There have been coroners’ inquests and tribunals of inquiry into the deaths of people who died during or after being released from garda custody where suspected intoxication was present when arrested; in some cases the coroner has recommended that garda powers be extended to detain a person who is a danger to themselves. This may have an obvious rationale, but does not address the main issue that garda stations are not the appropriate location to detain a person who is intoxicated as to be a continued risk to themselves or others.
It is highly likely that many new recruits may make their first arrest for an offence under section 4 of the Criminal Justice (Public Order) Act, as it was for many of their colleagues. It remains that there is no power of detention within that Act allowing preventative detention for an intoxicated person. It places gardaí in a position where they are required to ensure the safety for a person in their care but with questionable legal powers in doing so other than an Act from 1874. Obligation to the protection of life under the ECHR and the responsibilities under section 7 of the Garda Síochána (2005) Act applies – but there must be a legal basis for garda action.

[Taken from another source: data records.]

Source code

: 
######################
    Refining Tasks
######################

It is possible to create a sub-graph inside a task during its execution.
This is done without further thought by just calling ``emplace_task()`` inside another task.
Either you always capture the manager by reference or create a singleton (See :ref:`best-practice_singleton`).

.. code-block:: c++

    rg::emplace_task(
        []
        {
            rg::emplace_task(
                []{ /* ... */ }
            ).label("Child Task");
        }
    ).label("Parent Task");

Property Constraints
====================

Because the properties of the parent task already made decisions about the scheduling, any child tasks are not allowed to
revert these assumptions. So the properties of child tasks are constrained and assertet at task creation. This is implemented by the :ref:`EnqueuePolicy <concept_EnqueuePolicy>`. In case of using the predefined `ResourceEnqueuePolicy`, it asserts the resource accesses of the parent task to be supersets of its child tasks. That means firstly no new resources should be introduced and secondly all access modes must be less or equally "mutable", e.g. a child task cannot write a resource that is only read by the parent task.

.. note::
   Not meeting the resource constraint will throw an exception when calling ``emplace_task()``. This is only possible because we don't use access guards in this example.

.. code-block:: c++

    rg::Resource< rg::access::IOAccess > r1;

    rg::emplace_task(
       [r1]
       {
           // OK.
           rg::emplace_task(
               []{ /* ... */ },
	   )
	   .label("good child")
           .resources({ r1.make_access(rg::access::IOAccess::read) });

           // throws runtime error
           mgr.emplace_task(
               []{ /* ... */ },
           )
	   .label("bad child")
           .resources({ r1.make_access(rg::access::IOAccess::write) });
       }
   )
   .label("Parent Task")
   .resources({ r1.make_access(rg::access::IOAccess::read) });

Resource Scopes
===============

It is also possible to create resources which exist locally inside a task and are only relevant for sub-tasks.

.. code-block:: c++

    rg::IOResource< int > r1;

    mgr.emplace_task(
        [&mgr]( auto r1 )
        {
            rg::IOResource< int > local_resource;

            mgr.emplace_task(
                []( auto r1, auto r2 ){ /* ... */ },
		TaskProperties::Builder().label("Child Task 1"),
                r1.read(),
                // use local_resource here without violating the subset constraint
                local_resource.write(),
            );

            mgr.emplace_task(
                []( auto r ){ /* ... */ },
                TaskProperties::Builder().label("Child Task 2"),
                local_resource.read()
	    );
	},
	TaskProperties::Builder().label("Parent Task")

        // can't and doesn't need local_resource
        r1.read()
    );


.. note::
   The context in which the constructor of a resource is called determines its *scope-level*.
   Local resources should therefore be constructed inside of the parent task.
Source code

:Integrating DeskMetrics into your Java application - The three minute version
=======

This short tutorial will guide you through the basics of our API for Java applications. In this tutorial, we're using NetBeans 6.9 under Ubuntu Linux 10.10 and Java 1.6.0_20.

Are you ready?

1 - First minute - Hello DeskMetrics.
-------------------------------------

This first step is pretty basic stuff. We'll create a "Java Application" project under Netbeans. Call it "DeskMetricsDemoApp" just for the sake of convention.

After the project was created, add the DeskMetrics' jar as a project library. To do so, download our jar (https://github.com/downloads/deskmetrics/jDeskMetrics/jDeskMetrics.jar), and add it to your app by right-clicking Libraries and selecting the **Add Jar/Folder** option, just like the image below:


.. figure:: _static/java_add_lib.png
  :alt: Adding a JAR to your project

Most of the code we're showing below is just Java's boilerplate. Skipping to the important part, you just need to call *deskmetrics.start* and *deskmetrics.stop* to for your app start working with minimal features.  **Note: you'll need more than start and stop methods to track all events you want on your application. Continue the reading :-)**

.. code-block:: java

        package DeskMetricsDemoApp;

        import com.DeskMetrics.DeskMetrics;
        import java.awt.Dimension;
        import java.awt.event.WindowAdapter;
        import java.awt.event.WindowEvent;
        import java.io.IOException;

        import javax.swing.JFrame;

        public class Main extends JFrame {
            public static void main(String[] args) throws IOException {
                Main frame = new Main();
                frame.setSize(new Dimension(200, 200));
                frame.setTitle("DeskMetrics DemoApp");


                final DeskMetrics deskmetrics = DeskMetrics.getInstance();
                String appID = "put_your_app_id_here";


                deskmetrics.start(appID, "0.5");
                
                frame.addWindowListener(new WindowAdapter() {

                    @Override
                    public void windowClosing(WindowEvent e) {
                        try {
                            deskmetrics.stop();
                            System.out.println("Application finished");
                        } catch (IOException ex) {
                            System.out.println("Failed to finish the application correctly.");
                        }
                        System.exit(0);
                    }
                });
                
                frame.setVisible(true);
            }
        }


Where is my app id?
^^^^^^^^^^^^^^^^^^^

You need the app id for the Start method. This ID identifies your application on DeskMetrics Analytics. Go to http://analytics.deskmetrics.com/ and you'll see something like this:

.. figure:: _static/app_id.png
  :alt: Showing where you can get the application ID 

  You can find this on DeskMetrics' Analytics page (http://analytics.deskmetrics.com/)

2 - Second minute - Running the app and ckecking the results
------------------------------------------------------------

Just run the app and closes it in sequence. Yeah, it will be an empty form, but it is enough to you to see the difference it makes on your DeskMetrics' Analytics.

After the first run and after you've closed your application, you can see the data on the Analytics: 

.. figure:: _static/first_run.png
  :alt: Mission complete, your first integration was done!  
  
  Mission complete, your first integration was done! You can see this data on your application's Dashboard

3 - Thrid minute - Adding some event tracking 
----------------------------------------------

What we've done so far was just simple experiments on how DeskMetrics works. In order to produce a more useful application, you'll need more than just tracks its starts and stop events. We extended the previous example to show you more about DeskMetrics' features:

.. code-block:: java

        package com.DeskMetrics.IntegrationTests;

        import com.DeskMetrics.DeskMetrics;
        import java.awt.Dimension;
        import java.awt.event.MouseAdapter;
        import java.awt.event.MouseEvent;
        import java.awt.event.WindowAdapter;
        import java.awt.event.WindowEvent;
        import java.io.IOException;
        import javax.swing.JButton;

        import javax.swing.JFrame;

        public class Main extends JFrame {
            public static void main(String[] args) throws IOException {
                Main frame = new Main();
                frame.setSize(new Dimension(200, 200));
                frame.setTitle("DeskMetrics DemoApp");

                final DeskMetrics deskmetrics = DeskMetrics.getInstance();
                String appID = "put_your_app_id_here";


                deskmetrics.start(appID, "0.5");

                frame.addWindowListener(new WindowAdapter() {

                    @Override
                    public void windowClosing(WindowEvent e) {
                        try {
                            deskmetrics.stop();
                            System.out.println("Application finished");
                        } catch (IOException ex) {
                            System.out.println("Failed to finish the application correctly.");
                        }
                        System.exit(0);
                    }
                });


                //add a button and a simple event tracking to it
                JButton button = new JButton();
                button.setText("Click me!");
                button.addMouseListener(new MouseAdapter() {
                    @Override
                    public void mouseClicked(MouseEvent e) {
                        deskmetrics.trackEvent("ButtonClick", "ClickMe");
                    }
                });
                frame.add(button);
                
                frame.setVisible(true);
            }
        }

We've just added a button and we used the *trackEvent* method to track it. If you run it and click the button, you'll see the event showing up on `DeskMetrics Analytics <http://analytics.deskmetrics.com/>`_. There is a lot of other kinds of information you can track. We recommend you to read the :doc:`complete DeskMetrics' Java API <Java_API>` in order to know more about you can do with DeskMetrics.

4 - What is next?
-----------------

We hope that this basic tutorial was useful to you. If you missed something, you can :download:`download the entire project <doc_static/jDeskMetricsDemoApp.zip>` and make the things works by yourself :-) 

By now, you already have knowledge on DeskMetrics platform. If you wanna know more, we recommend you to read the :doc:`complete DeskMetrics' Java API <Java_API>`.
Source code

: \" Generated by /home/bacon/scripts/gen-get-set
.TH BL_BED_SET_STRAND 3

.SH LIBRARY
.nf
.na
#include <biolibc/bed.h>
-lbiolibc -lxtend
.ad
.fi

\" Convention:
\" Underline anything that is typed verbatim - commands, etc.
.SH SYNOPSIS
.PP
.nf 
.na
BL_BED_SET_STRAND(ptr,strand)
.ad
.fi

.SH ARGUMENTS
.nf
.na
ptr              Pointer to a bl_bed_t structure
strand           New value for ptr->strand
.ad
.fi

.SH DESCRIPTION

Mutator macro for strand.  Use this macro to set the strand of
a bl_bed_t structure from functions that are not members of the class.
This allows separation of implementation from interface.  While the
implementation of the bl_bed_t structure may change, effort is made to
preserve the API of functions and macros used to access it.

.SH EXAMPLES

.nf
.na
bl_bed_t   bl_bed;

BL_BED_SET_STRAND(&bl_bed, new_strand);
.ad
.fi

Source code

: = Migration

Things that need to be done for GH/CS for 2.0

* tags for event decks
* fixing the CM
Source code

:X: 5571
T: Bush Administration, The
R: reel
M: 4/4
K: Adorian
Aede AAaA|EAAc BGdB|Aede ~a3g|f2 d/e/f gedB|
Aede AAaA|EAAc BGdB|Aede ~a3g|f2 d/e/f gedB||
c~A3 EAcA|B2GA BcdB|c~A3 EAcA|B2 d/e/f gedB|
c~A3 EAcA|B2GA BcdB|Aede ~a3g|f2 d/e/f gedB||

If any member is concerned that there is any danger to life in a garda station, is the garda station the appropriate place for that person? It leaves a member-in-charge with the duty of care to the person and the decision to release with a possibility they remain under the influence of an intoxicant. There is no detention provision under the current legislation and the situation shall continue to present a policing issue.
Recent developments in road traffic legislation provided a power of detention beyond their processing at the station when arrested for drunken driving. This power to detain is justifiable and proportionate as the processing at the station, if a breath specimen is given and there is presence of alcohol in the breath, or blood or urine specimen is given where a medical doctor is called to the station and the medical opinion is that the arrested person is intoxicated. What results is a report from the intoxilizer or a qualified medical opinion that the person is intoxicated – which can support the garda’s opinion that the person is still intoxicated and not eligible for release for a fixed period provided. An arrest under the Criminal Justice (Public Order) Act is very much a subjective application.
The Pogues and Kirsty MacColl sung about celebrating Christmas Eve in the drunk tank, but that was in America; the drunk tank cannot exist in this jurisdiction under current legislation. It leaves members of An Garda Síochána in the impossible position to navigate their legal powers to ensure that the person is given the best treatment while in custody and that such actions have a basis in law. In the absence of a specific power to detain, it may require a member to seek intervention from a trained medical professional to monitor their recovery, whether in a garda station or an alternative location.
Darren Martin is a D/Garda. He holds a BL, Barrister-at-Law from the Honourable Society of Kings Inns. A Master of Laws (LL.M) A Master of Science (MSc) in Police Science and Management, A Bachelor of Civil Law (BCL), and a Bachelor of Arts Hons (BA) Administration of Justice. All views expressed do not constitute legal advice.